On Stranger Tides
- First edition cover.
- Author: Tim Powers
- Cover artist: James Gurney
- Language: English
- Genre: Historical fantasy
- Publisher: Ace Books (Hardcover edition)
- Publication date: November 1987
- Publication place: United States
- Media type: Print (Hardback & Paperback)
- Pages: 325
- ISBN: 978-0-441-62683-0
- OCLC: 15661924

= On Stranger Tides =

1987 historical fantasy novel by Tim Powers

On Stranger Tides is a 1987 historical fantasy supernatural novel by American writer Tim Powers. It was nominated for the World Fantasy Award for Best Novel, and placed second in the annual Locus poll for best fantasy novel.

Set in the early 18th century, On Stranger Tides takes place during the Golden Age of Piracy, when puppeteer John Chandagnac sets out to reclaim an inheritance in Haiti and is waylaid by various buccaneers and pirates, only to become one himself. Now known as "Jack Shandy", Chandagnac encounters voodoo, zombies and the supernatural while on a quest for the fabled Fountain of Youth and rescues Englishwoman Elizabeth "Beth" Hurwood. Powers' novel features real historical figures like Blackbeard, Stede Bonnet, Woodes Rogers, and Juan Ponce de León alongside fictional ones.

The book was also the inspiration for the Monkey Island video game series by LucasArts and was loosely adapted for the fourth installment in the Pirates of the Caribbean film series, Pirates of the Caribbean: On Stranger Tides (2011).

==Plot==
In 1718, French puppeteer John Chandagnac sails to Jamaica on the British ship Vociferous Carmichael. He aims to confront his uncle Sebastian, who has apparently stolen a fortune that rightfully belonged to John's father and could have prevented his poverty-induced death. On board, he meets an Englishwoman named Elizabeth "Beth" Hurwood, who complains that her erudite father Benjamin has abandoned his natural philosophy work and begun studying dark magic with her lecherous physician Leo Friend. The pirate sloop Jenny menaces the Carmichael, neutralizing its powerful cannons with vodun magic. Benjamin Hurwood and Friend begin shooting their fellow passengers, revealing them as allies of the pirates, as the assailants board and seize the Carmichael.

####

> **Directive**
Resume the article on the novel On Stranger Tides, writing on from its final sentence.

Data records

####

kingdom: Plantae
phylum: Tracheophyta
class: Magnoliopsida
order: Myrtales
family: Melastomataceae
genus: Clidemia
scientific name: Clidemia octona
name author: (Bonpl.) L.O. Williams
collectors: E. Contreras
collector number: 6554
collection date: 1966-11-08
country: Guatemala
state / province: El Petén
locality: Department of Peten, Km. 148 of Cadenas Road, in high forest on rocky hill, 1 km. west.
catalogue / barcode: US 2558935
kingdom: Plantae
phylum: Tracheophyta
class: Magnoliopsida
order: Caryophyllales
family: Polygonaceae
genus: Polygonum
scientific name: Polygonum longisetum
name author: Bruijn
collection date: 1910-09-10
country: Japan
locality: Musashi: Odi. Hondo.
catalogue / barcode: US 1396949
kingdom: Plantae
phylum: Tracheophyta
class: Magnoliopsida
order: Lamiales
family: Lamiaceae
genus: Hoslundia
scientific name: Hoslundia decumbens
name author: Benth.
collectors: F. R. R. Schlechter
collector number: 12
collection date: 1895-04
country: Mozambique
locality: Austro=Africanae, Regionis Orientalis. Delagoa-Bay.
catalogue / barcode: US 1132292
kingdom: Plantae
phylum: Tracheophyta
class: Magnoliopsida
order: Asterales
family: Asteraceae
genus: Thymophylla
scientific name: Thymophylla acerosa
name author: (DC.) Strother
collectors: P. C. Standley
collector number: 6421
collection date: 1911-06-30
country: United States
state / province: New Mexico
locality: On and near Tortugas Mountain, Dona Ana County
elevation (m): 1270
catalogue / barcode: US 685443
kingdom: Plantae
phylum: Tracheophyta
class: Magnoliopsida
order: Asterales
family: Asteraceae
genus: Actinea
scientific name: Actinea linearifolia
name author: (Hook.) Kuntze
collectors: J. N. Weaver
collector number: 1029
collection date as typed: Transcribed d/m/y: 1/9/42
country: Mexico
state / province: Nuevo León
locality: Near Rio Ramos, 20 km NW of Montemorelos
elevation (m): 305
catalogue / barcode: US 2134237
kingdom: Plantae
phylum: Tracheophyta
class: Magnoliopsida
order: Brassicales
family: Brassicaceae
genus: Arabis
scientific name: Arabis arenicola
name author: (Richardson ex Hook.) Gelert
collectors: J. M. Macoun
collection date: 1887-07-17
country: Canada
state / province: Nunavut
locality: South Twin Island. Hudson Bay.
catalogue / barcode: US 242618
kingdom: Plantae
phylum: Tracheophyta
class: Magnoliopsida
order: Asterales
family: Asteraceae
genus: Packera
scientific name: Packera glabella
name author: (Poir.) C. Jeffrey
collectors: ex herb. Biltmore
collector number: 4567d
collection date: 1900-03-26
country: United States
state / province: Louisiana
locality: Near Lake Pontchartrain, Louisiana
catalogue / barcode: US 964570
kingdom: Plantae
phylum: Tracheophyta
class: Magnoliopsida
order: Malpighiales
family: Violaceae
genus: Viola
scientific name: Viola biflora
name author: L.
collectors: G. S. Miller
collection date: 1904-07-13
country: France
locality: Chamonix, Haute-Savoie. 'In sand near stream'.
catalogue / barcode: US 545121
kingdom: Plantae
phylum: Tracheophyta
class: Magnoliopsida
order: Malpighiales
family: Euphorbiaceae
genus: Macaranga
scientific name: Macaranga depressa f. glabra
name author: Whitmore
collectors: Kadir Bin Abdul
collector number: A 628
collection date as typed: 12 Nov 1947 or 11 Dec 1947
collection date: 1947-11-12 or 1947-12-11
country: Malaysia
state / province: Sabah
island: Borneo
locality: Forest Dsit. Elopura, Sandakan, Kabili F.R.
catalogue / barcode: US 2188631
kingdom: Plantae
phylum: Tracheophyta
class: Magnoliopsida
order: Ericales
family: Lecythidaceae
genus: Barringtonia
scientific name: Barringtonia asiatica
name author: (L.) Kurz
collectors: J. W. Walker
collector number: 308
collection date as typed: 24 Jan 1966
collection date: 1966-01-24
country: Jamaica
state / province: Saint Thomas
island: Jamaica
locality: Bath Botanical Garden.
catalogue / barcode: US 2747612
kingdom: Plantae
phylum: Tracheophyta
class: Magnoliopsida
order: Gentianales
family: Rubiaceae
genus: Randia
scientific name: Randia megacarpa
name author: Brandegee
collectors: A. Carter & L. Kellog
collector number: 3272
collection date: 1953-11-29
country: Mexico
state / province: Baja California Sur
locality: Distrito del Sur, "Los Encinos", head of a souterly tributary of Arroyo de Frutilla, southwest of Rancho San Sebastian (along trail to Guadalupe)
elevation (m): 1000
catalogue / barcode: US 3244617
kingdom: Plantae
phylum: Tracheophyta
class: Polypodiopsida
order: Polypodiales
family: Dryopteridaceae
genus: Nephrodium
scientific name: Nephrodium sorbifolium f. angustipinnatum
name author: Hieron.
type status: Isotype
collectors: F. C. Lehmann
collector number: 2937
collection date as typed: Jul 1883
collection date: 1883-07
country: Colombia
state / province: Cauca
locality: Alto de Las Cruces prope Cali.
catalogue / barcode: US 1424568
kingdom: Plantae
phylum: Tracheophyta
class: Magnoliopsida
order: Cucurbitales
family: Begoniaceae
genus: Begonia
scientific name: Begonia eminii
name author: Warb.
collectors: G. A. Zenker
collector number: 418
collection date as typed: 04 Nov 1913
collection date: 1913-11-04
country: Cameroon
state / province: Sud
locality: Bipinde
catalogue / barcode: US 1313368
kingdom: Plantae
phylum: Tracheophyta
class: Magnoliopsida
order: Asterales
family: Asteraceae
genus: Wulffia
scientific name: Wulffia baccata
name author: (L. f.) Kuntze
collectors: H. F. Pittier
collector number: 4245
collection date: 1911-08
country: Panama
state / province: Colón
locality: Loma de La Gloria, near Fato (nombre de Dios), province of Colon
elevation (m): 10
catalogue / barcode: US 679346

####

> **Task response**
The pirates allow the passengers to leave on a rowboat, except for Beth, whom Hurwood requires for a vodun ritual, and Chandagnac, enrolled into the crew after wounding pirate captain Philip Davies. Not fond of long words, the pirates change John's name to Jack Shandy. The pirates head for New Providence Island to refit the Carmichael for piracy. On the way, they are captured by the Royal Navy, but Shandy breaks them out, thus ingratiating himself with the pirates. On New Providence, Shandy develops a proficiency for cooking and learns about vodun: unlike in the Old World, magic is very strong in the Caribbean, and pirates hire bocors to channel loas for healing, attacking and protection. Male and female sorcerers control different kinds of magic. Shandy also meets a rambling old sorcerer named Sawney, and develops an affection for Beth.

Hurwood has concluded an alliance with Blackbeard to lead him to the fabled Fountain of Youth in Florida, a powerful source of magic that will make Blackbeard immortal and allow Hurwood to resurrect his late wife—a process which involves evicting Beth's soul from her body. Davies and Shandy join him, fighting through a hostile, sentient jungle on the way. Davies defends himself from a curse by tossing enchanted soil into the air; Shandy takes note and saves some soil for himself. Shortly after he returns from the Fountain, Shandy finds that Friend has seized the Carmichael and abducted Beth. He gives pursuit in the Jenny, and fights off Friend's magical zombie crew, with assistance from the ghost ship Nuestra Señora de Lagrimas, which Friend accidentally summoned along with the ghost crew. Davies is killed and Hurwood takes Beth for himself after defeating Friend in a wizards' duel.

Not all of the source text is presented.